BEGIN ENTRIES PROVIDED

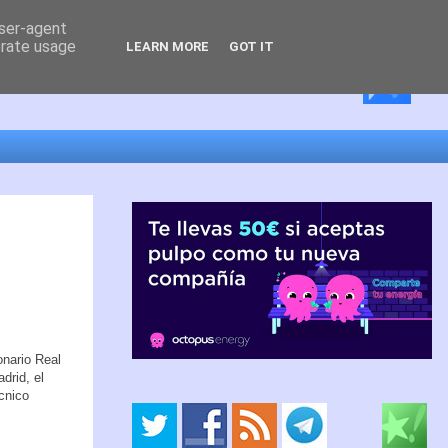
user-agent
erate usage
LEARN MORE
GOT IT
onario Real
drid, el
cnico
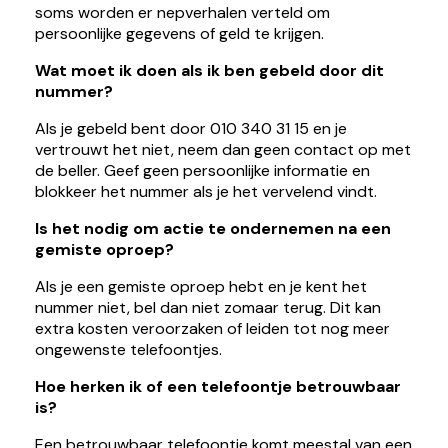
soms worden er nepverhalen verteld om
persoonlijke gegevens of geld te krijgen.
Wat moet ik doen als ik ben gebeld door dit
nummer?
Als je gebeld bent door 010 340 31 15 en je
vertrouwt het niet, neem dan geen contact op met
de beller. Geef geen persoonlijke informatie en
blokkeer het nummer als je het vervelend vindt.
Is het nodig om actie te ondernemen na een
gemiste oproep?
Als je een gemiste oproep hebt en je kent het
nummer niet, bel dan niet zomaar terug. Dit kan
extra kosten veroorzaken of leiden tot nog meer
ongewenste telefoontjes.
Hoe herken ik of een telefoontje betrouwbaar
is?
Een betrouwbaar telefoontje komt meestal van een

END ENTRIES PROVIDED

TASK GOAL:
Output every line of the material above as a single numbered list, skipping blank lines and leaving out the pictures.

RESPONSE AREA:
1. user-agent
2. erate usage
3. LEARN MORE
4. GOT IT
5. onario Real
6. drid, el
7. cnico
8. soms worden er nepverhalen verteld om
9. persoonlijke gegevens of geld te krijgen.
10. Wat moet ik doen als ik ben gebeld door dit
11. nummer?
12. Als je gebeld bent door 010 340 31 15 en je
13. vertrouwt het niet, neem dan geen contact op met
14. de beller. Geef geen persoonlijke informatie en
15. blokkeer het nummer als je het vervelend vindt.
16. Is het nodig om actie te ondernemen na een
17. gemiste oproep?
18. Als je een gemiste oproep hebt en je kent het
19. nummer niet, bel dan niet zomaar terug. Dit kan
20. extra kosten veroorzaken of leiden tot nog meer
21. ongewenste telefoontjes.
22. Hoe herken ik of een telefoontje betrouwbaar
23. is?
24. Een betrouwbaar telefoontje komt meestal van een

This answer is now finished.